Your instructions: Using the records below, write out again exactly the lines that begin at the line containing "Established | Semitransparent |" and end at the line containing "Vietnam | Emerging | Opaque |", and no other lines.

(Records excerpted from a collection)
================
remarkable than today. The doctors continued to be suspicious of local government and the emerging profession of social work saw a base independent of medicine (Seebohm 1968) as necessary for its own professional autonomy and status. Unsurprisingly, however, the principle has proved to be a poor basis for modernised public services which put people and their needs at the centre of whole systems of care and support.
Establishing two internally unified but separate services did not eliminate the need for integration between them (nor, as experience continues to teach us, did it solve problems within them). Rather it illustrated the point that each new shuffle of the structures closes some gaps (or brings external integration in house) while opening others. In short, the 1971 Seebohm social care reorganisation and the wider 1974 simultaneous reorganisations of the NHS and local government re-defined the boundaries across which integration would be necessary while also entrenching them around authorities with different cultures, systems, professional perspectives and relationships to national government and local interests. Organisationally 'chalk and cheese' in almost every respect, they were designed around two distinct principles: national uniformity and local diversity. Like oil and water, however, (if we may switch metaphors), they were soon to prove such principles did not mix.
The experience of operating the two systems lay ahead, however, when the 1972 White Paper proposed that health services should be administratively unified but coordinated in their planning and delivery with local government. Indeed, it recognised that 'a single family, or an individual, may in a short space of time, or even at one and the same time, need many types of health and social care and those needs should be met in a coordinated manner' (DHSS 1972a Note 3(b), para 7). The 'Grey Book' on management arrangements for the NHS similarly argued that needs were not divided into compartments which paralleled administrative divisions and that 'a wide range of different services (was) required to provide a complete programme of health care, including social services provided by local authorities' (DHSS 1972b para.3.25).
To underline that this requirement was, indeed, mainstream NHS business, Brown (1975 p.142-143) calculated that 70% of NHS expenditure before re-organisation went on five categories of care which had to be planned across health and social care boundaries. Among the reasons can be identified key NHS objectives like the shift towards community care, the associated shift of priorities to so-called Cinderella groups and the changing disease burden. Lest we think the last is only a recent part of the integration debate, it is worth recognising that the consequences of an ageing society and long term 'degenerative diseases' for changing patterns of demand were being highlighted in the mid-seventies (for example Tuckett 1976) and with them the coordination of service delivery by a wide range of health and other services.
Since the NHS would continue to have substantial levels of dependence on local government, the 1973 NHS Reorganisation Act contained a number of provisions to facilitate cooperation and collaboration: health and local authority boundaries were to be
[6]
================
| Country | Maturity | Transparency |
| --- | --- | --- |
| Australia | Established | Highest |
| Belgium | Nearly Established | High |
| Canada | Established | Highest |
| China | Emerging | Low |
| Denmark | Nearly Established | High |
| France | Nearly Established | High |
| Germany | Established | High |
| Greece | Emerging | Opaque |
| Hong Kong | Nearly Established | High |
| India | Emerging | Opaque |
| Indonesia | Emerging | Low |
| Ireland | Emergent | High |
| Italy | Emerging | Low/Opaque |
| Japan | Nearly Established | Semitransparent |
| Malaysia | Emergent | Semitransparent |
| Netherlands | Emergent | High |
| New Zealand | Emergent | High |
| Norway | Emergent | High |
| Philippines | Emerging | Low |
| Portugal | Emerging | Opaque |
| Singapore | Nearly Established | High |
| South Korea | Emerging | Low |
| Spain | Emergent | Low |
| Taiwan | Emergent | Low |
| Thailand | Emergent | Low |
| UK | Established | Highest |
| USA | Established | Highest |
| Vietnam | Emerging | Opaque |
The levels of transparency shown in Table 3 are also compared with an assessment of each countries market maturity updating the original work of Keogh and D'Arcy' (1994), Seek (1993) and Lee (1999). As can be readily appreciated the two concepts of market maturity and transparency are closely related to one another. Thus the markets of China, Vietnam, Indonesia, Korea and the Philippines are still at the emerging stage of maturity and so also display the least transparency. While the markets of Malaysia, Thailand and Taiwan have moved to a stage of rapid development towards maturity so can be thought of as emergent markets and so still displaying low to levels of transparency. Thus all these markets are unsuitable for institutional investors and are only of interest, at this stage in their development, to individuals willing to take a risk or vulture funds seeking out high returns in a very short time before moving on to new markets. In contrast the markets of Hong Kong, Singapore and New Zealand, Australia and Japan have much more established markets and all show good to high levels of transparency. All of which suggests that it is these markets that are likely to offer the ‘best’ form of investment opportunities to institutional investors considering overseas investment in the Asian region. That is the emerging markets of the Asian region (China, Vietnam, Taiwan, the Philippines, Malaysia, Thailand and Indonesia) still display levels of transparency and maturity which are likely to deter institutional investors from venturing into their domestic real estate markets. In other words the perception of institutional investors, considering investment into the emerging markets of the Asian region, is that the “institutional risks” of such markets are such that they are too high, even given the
================
Written response:
| Japan | Nearly Established | Semitransparent |
| Malaysia | Emergent | Semitransparent |
| Netherlands | Emergent | High |
| New Zealand | Emergent | High |
| Norway | Emergent | High |
| Philippines | Emerging | Low |
| Portugal | Emerging | Opaque |
| Singapore | Nearly Established | High |
| South Korea | Emerging | Low |
| Spain | Emergent | Low |
| Taiwan | Emergent | Low |
| Thailand | Emergent | Low |
| UK | Established | Highest |
| USA | Established | Highest |
| Vietnam | Emerging | Opaque |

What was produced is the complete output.